#### Exercise description
For the word "Fisica", return each line of the data in which it occurs.

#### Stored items

▼

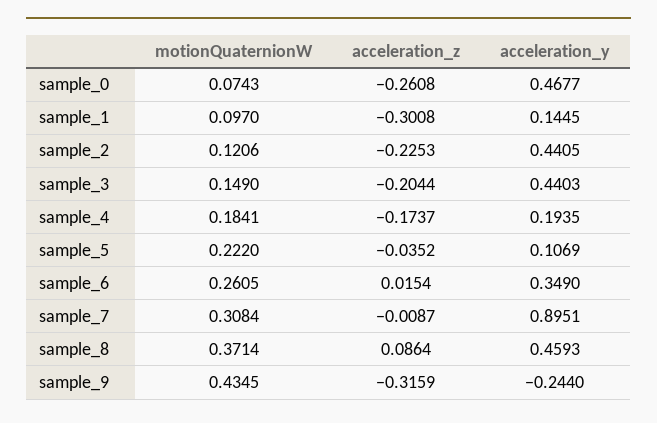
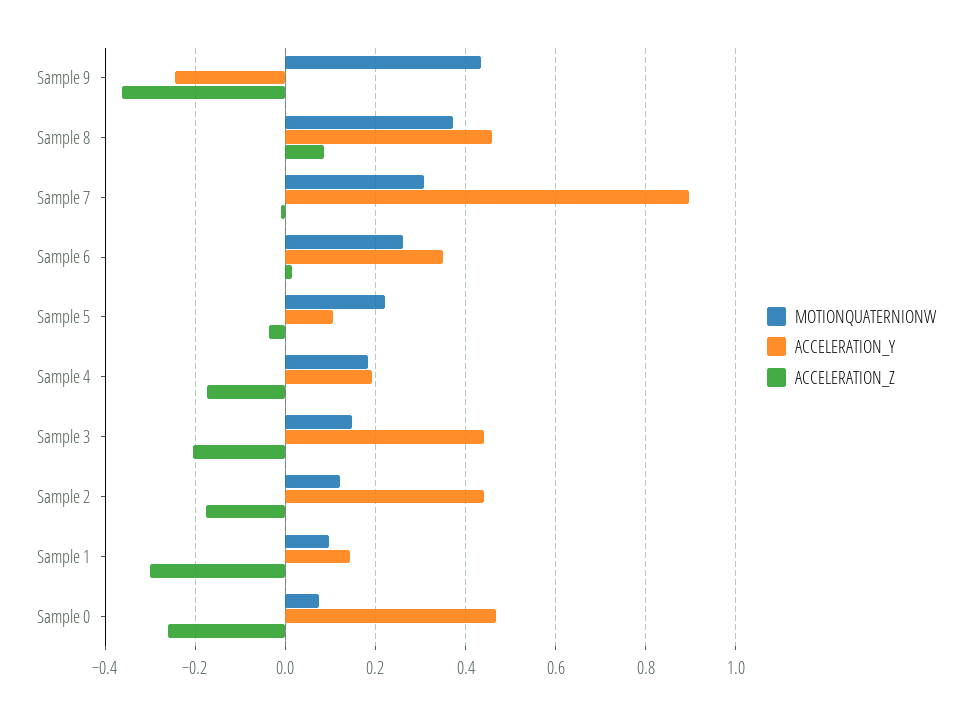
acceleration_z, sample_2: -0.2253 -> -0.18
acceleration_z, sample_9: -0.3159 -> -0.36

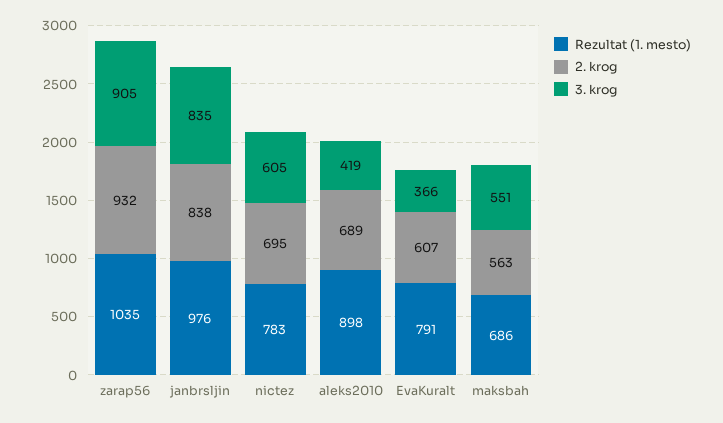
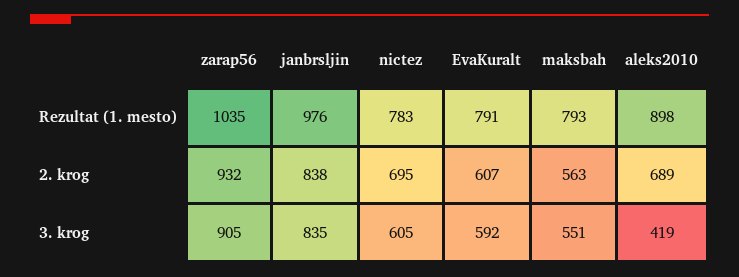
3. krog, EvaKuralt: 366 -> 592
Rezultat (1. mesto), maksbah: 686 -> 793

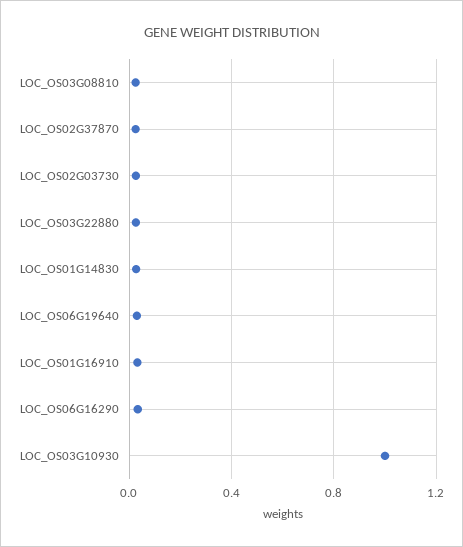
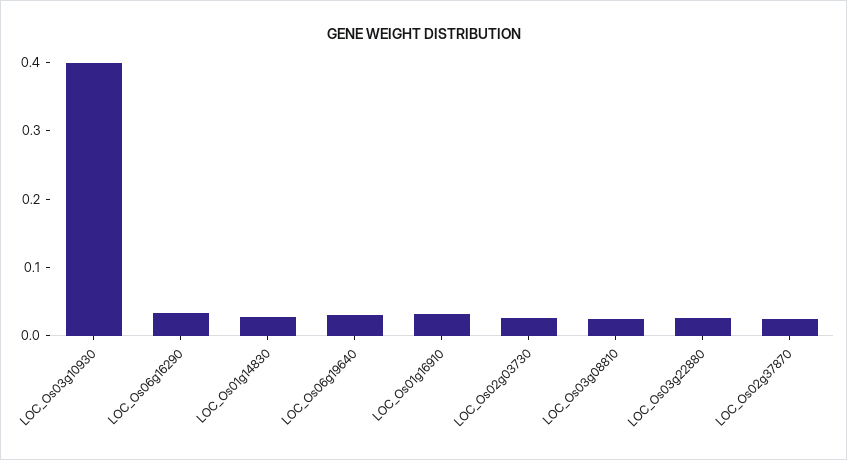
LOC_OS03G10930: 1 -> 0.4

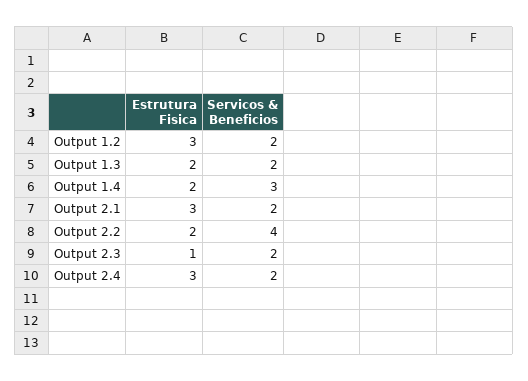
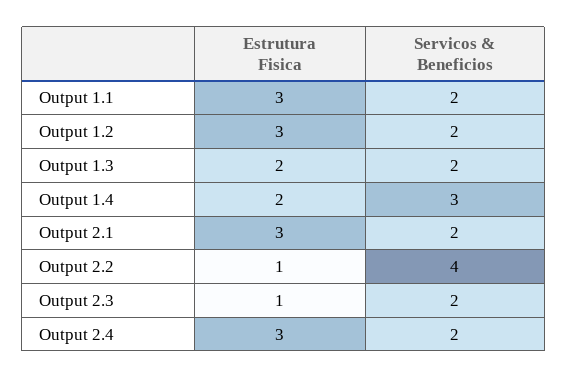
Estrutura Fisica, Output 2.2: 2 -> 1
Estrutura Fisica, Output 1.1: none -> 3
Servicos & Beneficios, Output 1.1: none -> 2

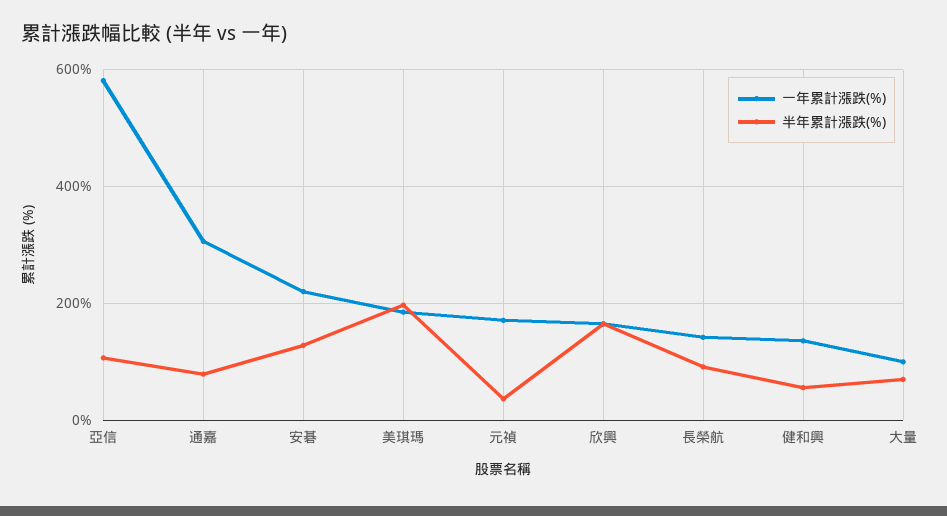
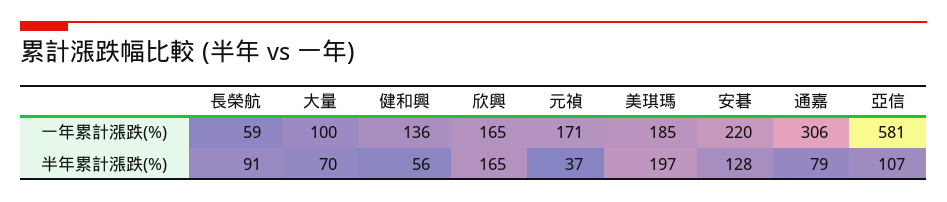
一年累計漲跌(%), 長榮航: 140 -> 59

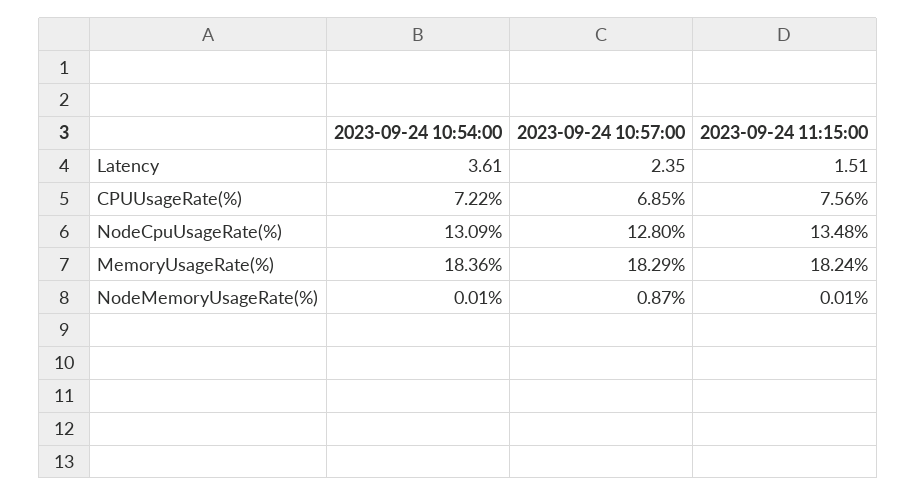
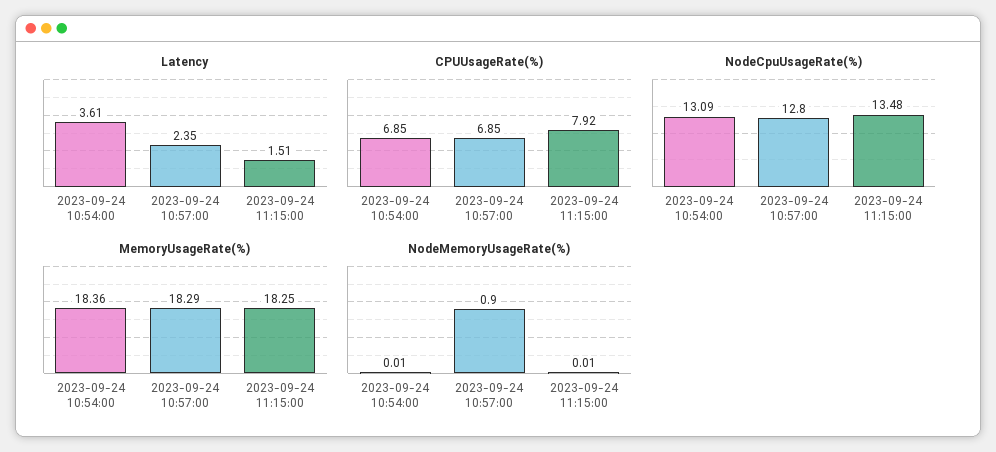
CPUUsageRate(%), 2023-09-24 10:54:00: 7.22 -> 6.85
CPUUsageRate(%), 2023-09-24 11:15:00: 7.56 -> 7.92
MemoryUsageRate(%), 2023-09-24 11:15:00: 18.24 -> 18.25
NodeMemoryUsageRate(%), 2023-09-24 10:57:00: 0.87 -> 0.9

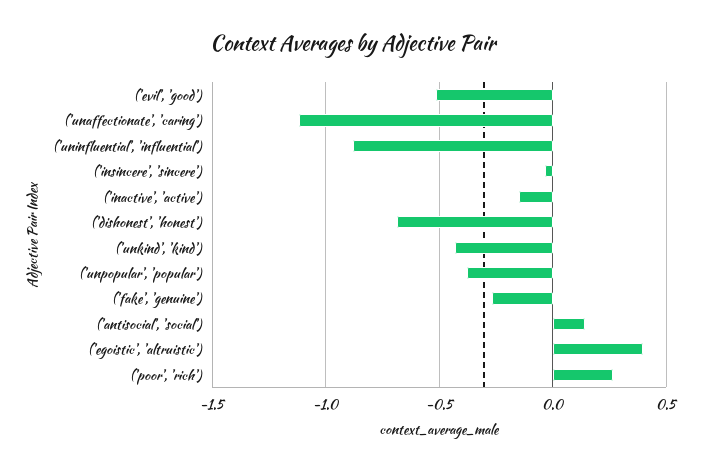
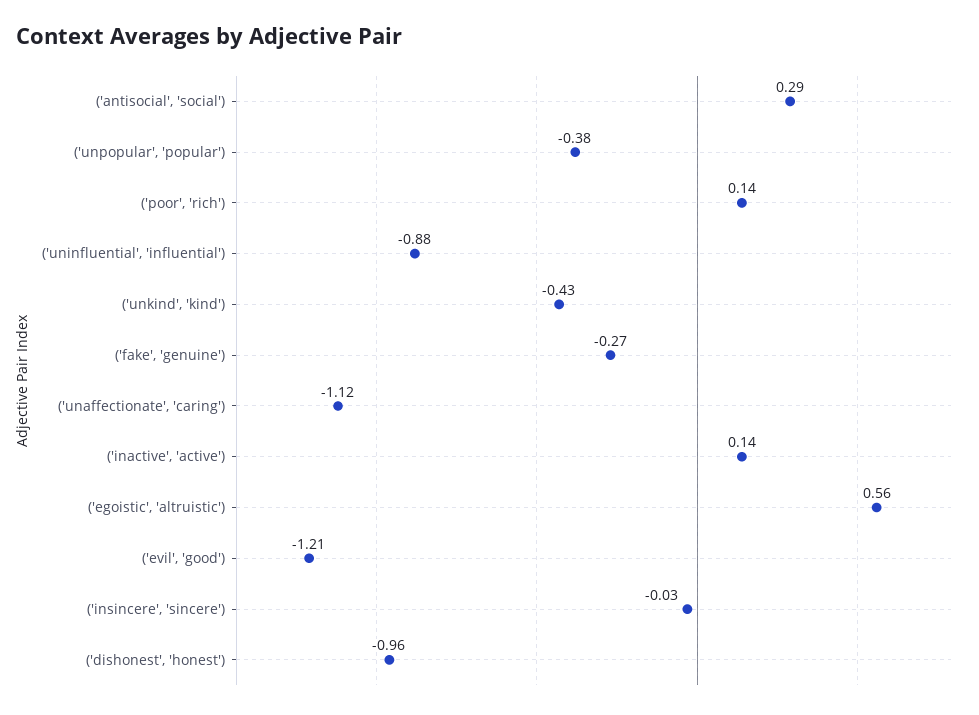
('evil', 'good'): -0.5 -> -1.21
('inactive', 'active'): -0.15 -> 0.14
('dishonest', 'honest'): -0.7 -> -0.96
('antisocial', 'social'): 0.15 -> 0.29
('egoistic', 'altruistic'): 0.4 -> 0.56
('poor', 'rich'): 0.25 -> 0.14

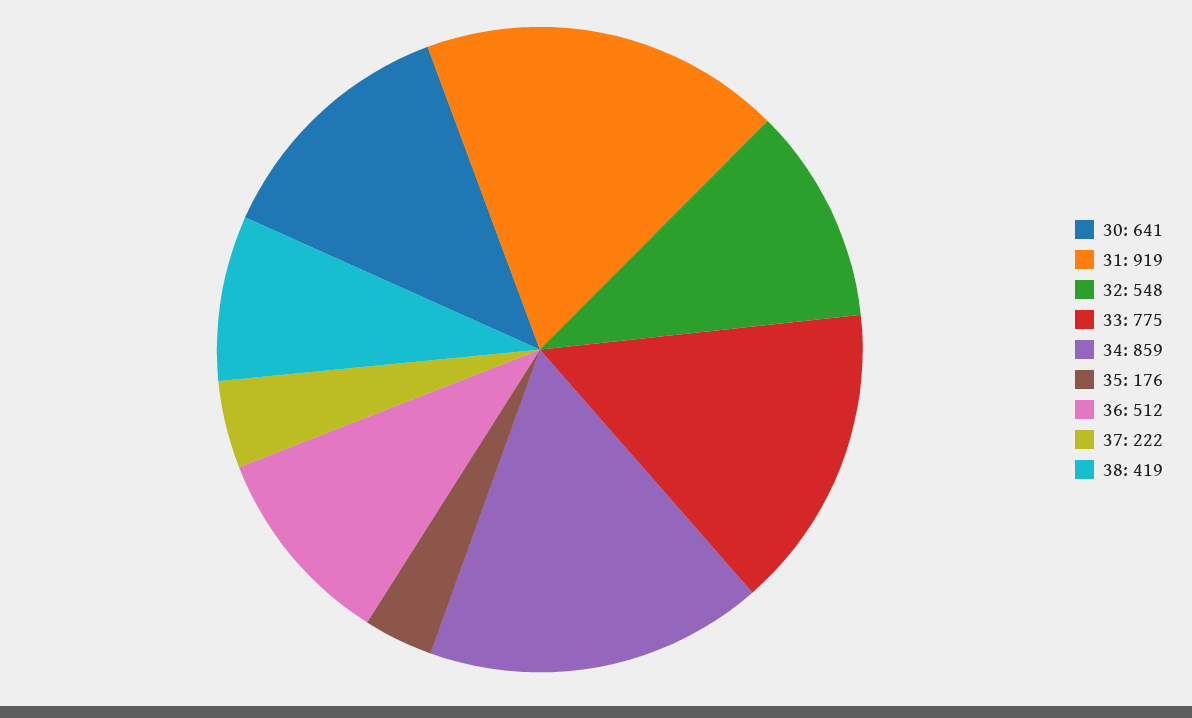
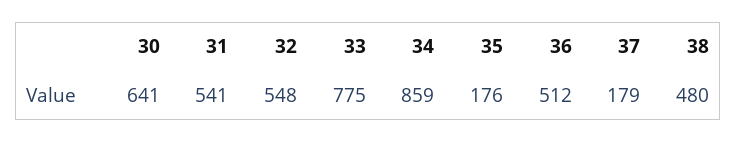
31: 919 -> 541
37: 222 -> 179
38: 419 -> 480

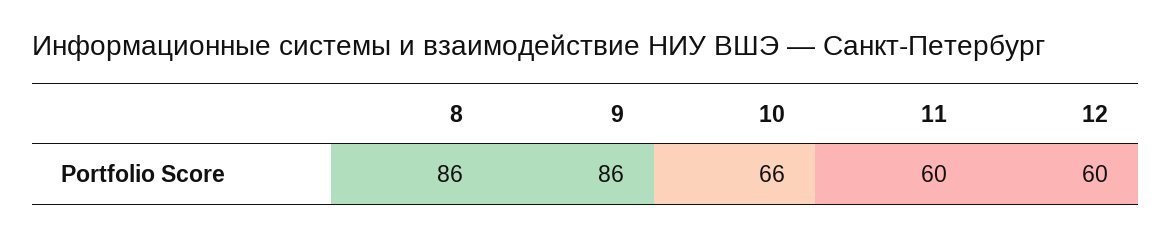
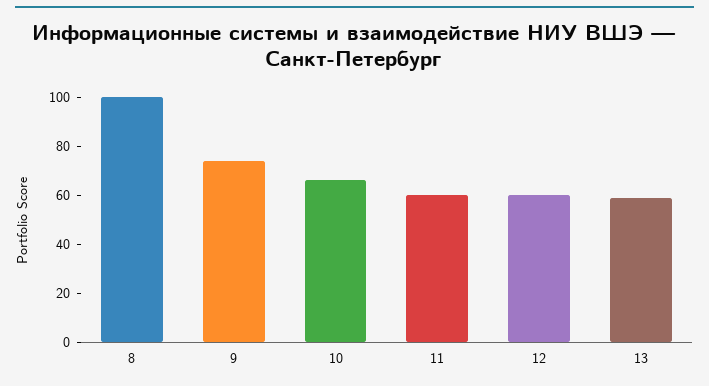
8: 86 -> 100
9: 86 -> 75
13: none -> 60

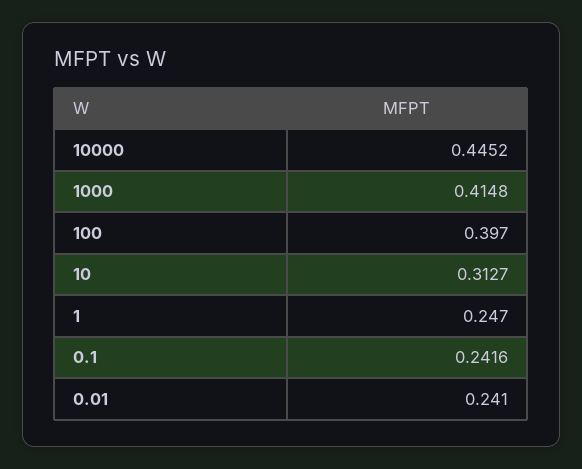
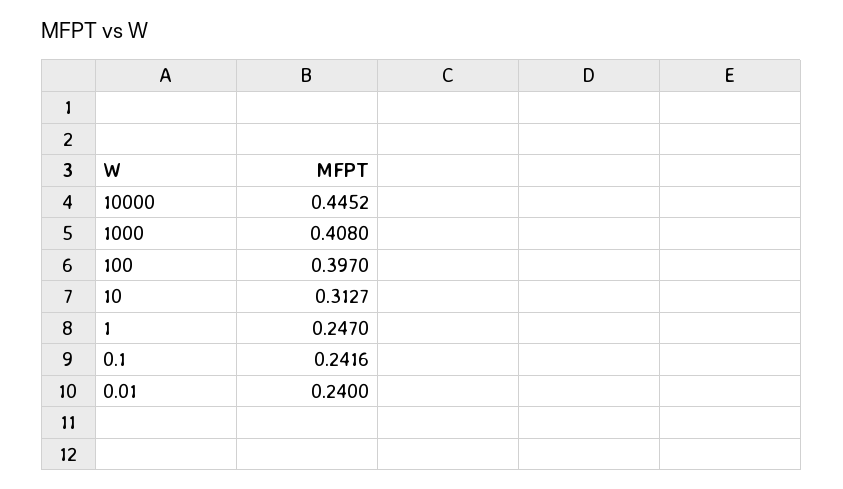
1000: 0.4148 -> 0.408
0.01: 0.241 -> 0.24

▲

#### Written response
Estrutura Fisica, Output 2.2: 2 -> 1
Estrutura Fisica, Output 1.1: none -> 3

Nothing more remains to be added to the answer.